Officials in Tulsa, Oklahoma, are warning residents their personal information may have been leaked to the dark web following a ransomware attack on the city last month.
The city announced Tuesday that hackers obtained more than 18,000 city files. The leaked files are mostly police citations and internal department files, officials said in a press release.
The documents could contain personal information, including a person’s name, date of birth, address and driver’s license number.
The city asked anyone who filed a police report, received a police citation, made a payment with the city, or shared personal info with the city prior to May to take precautions.
Officials recommended residents monitor financial accounts and credit reports, get credit card companies to issue a fraud alert and change passwords on personal accounts.
The city revealed last month that its computer system fell victim to a cyberattack, leading officials to shut down the city’s online services to solve the problem.
Tulsa Mayor G.T. Bynum has said the attackers asked for a ransom after the city discovered the cyberattack, but the city refused to pay, CNN affiliate KJRH reported.
City officials said last month the cyberattack on Tulsa’s system was similar to the one that crippled the Colonial Pipeline, according to CNN affiliate KTUL.
The April attack on the pipeline forced a temporary shutdown of the company’s operations, causing massive gasoline disruptions in the southeast US.

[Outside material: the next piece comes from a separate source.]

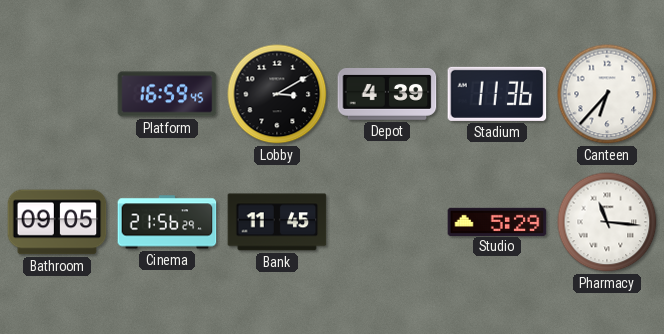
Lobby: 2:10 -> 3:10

Colonial Pipeline paid $4.4 million in ransom to the hackers, CEO Joseph Blount said last month, telling the Wall Street Journal, “It was the right thing to do for the country.”
Earlier this month, the Justice Department seized about $2.3 million in Bitcoins paid to individuals investigators said were responsible for the Colonial Pipeline attack. The individuals were in a criminal hacking group known as DarkSide. The FBI said it has been investigating DarkSide, which is said to share its malware tools with other criminal hackers, for over a year.
The ransom recovery, which is rare, was the first seizure undertaken by the recently created DOJ digital extortion taskforce.
Tulsa’s Incident Response Team and federal authorities are investigating the data breach and monitoring information being shared, Tulsa officials said.